— Description of the task —
Whenever the word "tags" turns up in a line of the data below, copy that line.
————————
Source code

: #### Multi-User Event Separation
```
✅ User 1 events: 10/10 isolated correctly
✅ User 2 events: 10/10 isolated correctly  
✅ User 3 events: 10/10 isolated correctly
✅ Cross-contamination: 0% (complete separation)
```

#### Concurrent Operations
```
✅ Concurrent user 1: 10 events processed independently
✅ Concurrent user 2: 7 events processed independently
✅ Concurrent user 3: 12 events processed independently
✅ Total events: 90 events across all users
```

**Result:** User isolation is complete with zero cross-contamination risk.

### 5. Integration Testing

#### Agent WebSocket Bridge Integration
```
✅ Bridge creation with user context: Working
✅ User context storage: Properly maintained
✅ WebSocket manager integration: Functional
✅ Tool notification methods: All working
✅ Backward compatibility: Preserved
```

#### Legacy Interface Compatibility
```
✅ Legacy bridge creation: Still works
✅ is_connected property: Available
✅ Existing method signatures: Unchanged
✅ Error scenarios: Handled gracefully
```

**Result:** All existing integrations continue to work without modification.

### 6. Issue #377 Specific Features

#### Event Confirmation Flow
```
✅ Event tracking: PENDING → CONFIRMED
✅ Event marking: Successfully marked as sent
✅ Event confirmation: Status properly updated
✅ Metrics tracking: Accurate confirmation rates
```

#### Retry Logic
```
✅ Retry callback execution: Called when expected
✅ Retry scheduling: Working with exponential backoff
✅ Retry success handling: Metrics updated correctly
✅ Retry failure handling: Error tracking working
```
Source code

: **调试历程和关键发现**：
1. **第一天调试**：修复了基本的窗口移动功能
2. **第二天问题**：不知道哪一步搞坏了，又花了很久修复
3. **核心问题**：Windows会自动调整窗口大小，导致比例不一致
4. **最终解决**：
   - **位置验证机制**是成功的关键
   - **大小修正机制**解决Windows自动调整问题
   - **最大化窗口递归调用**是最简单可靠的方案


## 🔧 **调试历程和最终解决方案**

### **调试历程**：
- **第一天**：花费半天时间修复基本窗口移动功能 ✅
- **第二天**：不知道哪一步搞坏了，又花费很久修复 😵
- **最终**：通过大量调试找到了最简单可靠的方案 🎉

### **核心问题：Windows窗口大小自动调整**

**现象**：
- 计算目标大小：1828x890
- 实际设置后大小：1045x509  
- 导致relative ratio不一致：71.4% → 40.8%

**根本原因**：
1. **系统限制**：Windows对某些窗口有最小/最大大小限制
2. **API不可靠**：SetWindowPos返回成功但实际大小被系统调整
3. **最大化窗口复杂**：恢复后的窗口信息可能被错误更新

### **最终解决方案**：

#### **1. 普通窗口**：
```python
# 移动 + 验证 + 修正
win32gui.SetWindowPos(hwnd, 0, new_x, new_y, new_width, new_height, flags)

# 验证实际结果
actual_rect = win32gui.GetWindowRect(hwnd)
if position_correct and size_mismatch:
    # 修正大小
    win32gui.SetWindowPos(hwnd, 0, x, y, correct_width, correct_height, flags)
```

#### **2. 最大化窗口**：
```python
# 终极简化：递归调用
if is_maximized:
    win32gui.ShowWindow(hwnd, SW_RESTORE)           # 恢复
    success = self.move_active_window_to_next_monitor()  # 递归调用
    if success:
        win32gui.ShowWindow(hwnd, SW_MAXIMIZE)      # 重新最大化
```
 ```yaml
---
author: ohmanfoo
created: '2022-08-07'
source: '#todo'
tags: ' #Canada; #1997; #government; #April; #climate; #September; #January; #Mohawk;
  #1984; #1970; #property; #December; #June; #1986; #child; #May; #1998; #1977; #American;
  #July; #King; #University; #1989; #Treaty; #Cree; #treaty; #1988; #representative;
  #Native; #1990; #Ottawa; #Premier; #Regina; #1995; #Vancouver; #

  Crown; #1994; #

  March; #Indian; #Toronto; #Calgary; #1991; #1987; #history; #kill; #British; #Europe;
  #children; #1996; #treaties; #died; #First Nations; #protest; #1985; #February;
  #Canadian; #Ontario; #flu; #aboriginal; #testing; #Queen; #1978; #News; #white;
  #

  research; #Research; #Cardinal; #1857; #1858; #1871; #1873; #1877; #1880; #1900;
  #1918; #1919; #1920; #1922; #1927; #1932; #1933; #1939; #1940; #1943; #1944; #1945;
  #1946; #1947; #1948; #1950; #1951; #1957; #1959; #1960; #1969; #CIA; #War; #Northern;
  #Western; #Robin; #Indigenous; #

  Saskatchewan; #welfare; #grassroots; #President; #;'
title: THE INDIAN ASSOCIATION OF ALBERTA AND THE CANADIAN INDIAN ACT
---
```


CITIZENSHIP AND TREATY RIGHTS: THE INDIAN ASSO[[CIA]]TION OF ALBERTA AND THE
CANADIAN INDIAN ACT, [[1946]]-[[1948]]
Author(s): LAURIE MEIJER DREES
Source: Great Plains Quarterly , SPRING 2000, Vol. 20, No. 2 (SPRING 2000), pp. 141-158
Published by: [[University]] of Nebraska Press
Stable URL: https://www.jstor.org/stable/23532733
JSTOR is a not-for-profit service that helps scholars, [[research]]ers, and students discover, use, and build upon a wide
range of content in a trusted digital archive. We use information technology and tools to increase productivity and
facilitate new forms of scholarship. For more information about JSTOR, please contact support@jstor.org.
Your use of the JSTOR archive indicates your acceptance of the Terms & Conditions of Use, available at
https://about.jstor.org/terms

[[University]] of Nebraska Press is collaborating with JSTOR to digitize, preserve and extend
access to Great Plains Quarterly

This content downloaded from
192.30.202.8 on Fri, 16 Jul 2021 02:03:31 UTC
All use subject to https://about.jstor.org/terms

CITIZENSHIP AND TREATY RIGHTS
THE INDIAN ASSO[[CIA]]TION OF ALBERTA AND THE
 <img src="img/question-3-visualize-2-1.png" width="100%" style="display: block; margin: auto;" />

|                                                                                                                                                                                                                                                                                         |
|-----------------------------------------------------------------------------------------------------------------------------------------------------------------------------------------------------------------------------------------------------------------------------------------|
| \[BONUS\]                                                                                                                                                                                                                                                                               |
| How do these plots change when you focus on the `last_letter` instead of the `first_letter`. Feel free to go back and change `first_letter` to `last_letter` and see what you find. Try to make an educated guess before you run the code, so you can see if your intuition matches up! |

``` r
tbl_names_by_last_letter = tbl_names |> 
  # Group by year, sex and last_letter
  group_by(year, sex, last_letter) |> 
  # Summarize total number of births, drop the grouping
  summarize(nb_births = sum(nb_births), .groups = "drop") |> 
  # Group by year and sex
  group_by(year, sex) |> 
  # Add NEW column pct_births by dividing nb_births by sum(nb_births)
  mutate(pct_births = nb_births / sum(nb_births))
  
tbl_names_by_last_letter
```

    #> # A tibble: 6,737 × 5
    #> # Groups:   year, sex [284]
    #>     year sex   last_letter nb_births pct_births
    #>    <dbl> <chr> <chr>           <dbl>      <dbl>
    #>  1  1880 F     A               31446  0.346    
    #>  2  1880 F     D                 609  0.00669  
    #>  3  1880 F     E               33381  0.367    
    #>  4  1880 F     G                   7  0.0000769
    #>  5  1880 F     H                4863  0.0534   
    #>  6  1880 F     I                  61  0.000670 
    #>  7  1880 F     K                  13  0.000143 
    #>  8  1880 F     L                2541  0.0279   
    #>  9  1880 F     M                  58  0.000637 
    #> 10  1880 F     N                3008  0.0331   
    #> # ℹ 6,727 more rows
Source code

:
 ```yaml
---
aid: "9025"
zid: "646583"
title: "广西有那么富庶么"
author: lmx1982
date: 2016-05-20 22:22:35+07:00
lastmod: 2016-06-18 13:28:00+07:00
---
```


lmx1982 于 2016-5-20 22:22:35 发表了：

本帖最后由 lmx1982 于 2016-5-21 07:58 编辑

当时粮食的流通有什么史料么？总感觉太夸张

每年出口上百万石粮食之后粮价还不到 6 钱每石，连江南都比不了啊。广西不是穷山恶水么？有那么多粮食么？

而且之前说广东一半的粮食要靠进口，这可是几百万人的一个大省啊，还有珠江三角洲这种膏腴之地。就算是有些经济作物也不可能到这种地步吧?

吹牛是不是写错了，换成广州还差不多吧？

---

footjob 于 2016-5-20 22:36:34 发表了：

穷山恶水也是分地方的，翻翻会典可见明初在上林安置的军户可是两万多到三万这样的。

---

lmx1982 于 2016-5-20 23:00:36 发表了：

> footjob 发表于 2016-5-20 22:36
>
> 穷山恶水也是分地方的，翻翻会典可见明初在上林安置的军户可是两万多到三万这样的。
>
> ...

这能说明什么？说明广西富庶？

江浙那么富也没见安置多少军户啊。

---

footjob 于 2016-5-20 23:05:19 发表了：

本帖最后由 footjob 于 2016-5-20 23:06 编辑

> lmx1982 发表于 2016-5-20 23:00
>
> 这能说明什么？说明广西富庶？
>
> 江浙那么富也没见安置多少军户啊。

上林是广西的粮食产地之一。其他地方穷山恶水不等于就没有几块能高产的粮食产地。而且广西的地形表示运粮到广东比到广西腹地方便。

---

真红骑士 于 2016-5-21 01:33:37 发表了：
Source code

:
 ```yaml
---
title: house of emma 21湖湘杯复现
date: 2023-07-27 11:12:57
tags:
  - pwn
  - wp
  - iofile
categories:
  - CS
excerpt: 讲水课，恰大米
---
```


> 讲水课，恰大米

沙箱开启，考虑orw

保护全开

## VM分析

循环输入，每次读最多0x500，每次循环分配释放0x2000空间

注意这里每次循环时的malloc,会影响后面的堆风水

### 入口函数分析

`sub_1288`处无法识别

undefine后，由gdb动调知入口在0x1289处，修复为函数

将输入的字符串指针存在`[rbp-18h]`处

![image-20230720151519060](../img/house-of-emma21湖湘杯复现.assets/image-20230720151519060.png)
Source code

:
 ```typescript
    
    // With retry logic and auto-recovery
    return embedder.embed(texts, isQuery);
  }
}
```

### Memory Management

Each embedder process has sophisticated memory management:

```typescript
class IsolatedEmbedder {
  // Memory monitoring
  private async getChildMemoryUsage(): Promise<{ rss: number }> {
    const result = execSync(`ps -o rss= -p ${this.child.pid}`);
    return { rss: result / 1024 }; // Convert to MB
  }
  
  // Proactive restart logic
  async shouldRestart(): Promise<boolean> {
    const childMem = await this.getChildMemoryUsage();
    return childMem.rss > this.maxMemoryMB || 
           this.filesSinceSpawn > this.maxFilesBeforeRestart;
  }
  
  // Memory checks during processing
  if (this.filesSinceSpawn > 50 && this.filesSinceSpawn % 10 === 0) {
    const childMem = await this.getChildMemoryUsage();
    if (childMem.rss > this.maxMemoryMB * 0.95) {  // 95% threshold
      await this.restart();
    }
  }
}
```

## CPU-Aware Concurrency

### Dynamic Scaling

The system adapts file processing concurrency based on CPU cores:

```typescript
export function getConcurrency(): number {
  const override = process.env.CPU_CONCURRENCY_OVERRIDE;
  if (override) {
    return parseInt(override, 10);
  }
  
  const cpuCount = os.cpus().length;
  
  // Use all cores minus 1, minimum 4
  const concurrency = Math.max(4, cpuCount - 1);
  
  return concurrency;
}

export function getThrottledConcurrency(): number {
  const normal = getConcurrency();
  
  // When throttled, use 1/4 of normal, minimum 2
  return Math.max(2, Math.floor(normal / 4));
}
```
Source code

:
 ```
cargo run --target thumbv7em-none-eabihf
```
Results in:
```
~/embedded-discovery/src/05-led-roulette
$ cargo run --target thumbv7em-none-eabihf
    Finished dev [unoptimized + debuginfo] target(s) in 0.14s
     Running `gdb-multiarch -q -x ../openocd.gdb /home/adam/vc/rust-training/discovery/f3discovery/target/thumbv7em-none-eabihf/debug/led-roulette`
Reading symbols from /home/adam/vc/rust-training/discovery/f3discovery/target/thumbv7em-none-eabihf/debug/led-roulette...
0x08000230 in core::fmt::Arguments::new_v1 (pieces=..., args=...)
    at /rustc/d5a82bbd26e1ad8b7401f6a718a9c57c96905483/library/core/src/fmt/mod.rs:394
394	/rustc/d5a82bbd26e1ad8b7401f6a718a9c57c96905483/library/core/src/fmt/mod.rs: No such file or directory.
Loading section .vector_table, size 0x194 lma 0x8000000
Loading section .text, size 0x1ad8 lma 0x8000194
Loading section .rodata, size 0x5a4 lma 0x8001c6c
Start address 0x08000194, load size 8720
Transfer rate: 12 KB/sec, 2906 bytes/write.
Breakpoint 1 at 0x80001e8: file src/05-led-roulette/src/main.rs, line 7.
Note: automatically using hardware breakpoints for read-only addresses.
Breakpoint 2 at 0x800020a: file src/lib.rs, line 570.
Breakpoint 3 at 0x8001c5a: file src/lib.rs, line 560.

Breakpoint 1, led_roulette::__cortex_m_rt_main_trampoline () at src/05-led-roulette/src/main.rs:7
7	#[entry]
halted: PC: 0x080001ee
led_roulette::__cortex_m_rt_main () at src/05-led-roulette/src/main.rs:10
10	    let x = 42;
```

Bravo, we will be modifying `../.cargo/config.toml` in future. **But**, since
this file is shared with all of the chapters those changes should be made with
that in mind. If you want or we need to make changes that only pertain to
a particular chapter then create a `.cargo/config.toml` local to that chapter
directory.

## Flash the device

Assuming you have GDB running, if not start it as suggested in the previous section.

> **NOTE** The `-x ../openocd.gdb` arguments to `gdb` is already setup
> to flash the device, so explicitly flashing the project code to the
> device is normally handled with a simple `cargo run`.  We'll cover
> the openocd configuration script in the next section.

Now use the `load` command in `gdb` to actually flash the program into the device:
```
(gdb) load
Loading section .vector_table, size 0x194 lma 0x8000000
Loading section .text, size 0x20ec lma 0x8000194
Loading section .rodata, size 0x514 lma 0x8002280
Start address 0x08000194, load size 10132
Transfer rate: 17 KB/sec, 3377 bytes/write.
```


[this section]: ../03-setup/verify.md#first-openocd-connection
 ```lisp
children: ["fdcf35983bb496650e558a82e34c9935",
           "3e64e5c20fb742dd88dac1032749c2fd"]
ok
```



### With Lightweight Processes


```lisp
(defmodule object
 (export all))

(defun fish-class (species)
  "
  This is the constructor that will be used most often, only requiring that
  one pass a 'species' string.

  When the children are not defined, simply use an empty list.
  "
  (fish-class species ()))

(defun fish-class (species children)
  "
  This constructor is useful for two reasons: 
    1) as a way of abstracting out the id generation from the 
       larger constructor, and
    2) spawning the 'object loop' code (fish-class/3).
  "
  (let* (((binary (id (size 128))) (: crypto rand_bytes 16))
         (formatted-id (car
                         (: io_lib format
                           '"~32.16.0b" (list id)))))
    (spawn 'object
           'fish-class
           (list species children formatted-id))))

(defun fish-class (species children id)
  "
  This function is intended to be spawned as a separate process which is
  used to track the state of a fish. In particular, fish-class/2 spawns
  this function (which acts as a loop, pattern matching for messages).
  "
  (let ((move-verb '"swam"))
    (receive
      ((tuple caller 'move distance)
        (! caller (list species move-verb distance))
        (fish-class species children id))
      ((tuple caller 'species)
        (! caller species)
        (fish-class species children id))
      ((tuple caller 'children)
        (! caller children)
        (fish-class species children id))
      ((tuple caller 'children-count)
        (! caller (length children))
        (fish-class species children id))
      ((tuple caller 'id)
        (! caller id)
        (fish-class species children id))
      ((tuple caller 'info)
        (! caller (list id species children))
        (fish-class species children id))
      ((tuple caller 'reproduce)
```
————————
— Your solution —
tags: ' #Canada; #1997; #government; #April; #climate; #September; #January; #Mohawk;
tags:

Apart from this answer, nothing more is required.